# The problem
Swap "errors" for "problems" in the records from the line with "- Q126: Resume validation errors" up to and including the line with "### Direct Links (after deployment)". Return only those lines, with everything else left unchanged.

** Opening Extracted material block **

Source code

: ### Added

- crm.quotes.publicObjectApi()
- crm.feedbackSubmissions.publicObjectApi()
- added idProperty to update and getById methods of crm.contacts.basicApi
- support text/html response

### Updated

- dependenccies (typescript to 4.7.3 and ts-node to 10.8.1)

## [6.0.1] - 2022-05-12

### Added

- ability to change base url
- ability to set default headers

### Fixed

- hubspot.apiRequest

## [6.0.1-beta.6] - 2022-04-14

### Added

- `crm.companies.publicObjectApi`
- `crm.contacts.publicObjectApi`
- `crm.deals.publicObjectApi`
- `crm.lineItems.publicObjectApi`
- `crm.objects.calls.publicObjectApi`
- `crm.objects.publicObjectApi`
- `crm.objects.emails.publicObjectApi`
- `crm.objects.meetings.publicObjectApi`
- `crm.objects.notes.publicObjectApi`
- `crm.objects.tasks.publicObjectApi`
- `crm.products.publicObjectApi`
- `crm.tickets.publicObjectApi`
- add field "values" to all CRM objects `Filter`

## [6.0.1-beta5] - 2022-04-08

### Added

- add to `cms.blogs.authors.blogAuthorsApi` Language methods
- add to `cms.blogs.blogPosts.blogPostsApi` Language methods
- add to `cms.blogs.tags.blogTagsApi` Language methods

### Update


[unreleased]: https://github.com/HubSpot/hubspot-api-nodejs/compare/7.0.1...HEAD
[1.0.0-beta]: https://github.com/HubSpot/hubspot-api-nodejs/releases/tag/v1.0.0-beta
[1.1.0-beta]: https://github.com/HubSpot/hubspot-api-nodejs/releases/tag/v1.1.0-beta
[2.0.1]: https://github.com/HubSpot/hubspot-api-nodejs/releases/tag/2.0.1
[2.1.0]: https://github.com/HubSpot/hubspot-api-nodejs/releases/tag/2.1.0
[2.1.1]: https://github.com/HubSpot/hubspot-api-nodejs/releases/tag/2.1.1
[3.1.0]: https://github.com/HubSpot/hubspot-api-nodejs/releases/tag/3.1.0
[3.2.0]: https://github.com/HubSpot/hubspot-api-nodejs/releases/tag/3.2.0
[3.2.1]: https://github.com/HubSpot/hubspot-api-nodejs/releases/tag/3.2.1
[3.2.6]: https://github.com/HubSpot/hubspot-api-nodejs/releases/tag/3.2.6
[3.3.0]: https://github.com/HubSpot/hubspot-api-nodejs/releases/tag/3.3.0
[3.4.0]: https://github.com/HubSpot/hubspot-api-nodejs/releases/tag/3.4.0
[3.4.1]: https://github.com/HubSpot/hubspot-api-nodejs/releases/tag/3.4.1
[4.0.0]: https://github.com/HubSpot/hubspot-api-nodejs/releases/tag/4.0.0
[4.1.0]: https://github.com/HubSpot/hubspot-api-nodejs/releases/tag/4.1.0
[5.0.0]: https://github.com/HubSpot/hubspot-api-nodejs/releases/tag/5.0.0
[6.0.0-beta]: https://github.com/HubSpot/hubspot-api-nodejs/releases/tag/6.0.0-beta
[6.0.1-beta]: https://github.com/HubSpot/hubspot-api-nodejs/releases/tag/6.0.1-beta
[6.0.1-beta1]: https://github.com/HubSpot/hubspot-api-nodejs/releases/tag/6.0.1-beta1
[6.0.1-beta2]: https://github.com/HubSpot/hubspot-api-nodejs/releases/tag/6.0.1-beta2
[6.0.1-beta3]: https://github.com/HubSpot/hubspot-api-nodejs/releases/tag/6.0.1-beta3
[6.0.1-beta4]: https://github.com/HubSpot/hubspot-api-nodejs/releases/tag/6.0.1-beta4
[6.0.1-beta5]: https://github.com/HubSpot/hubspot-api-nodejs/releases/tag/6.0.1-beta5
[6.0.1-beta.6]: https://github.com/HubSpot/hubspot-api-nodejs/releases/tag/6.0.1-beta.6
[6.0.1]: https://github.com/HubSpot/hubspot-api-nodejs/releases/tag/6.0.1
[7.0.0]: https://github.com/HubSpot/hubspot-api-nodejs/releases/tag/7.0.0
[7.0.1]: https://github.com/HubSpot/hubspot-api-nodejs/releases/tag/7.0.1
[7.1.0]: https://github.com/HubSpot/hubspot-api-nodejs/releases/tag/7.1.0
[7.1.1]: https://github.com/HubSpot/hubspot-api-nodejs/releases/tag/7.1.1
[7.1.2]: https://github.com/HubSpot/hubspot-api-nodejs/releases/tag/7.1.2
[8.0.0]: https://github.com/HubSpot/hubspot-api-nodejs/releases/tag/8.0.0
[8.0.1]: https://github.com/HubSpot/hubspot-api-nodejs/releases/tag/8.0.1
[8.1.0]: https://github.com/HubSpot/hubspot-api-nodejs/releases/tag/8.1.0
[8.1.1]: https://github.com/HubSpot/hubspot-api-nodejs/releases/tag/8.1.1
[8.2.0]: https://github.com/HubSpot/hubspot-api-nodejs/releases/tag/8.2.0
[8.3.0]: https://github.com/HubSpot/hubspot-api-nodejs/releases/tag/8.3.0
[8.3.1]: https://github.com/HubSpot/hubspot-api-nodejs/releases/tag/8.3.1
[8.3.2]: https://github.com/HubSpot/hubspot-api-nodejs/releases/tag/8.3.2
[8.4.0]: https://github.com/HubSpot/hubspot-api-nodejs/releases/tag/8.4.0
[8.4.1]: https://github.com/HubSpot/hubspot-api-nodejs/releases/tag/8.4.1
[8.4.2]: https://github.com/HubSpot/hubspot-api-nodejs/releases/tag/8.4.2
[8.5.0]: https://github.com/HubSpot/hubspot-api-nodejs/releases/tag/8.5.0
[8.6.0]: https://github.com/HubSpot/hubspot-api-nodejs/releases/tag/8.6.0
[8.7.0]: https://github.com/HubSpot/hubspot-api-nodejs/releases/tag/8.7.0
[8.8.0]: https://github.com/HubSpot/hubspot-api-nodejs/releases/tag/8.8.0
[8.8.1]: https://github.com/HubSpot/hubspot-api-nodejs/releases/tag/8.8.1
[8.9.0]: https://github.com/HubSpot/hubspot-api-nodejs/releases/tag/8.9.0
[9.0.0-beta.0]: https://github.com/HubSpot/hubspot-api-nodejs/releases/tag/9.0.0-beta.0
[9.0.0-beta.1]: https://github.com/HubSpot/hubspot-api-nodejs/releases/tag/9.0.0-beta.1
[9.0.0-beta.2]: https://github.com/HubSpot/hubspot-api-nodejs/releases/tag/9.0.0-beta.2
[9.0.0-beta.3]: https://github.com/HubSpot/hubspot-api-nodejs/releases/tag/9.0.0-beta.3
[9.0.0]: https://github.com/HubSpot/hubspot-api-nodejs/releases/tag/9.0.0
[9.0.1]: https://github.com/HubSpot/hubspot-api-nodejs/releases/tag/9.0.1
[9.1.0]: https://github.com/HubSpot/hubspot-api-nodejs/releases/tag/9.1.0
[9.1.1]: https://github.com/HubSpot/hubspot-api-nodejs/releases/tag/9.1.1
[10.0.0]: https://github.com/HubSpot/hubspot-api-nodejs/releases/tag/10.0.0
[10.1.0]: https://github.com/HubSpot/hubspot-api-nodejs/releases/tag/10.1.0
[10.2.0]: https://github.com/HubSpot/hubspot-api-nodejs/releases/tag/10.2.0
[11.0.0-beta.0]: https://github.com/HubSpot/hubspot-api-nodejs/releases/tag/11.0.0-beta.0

** Closing Extracted material block **
** Opening Extracted material block **

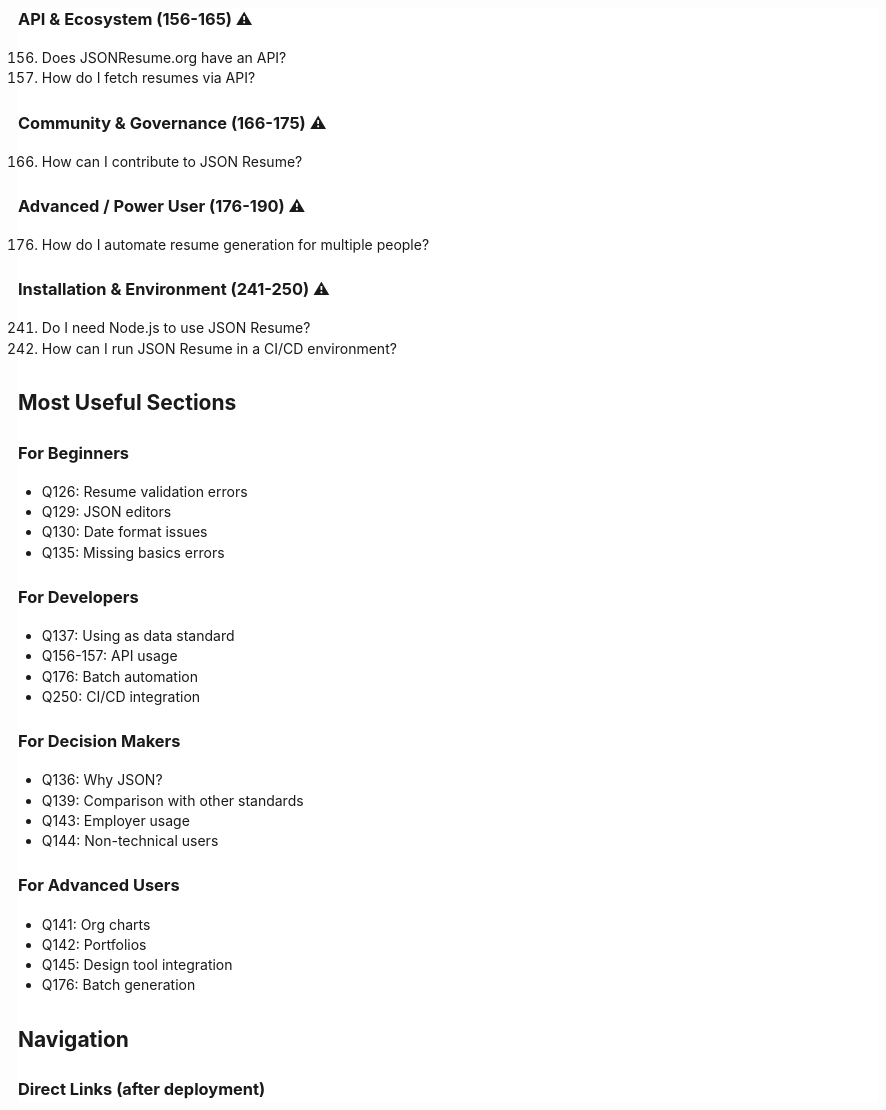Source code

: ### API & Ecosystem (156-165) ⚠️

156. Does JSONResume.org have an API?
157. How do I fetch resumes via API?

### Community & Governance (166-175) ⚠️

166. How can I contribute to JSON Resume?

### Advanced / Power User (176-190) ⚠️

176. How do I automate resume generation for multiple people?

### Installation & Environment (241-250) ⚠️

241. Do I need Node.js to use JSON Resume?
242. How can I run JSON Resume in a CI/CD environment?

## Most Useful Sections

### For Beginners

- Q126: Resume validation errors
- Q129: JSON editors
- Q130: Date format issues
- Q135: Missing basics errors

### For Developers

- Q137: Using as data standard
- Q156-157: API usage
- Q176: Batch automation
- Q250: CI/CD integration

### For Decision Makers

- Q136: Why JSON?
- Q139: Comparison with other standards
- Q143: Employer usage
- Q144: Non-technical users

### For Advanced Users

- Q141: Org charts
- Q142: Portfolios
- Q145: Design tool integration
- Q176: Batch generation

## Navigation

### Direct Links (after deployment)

** Closing Extracted material block **

# Result for this exercise
- Q126: Resume validation problems
- Q129: JSON editors
- Q130: Date format issues
- Q135: Missing basics problems

### For Developers

- Q137: Using as data standard
- Q156-157: API usage
- Q176: Batch automation
- Q250: CI/CD integration

### For Decision Makers

- Q136: Why JSON?
- Q139: Comparison with other standards
- Q143: Employer usage
- Q144: Non-technical users

### For Advanced Users

- Q141: Org charts
- Q142: Portfolios
- Q145: Design tool integration
- Q176: Batch generation

## Navigation

### Direct Links (after deployment)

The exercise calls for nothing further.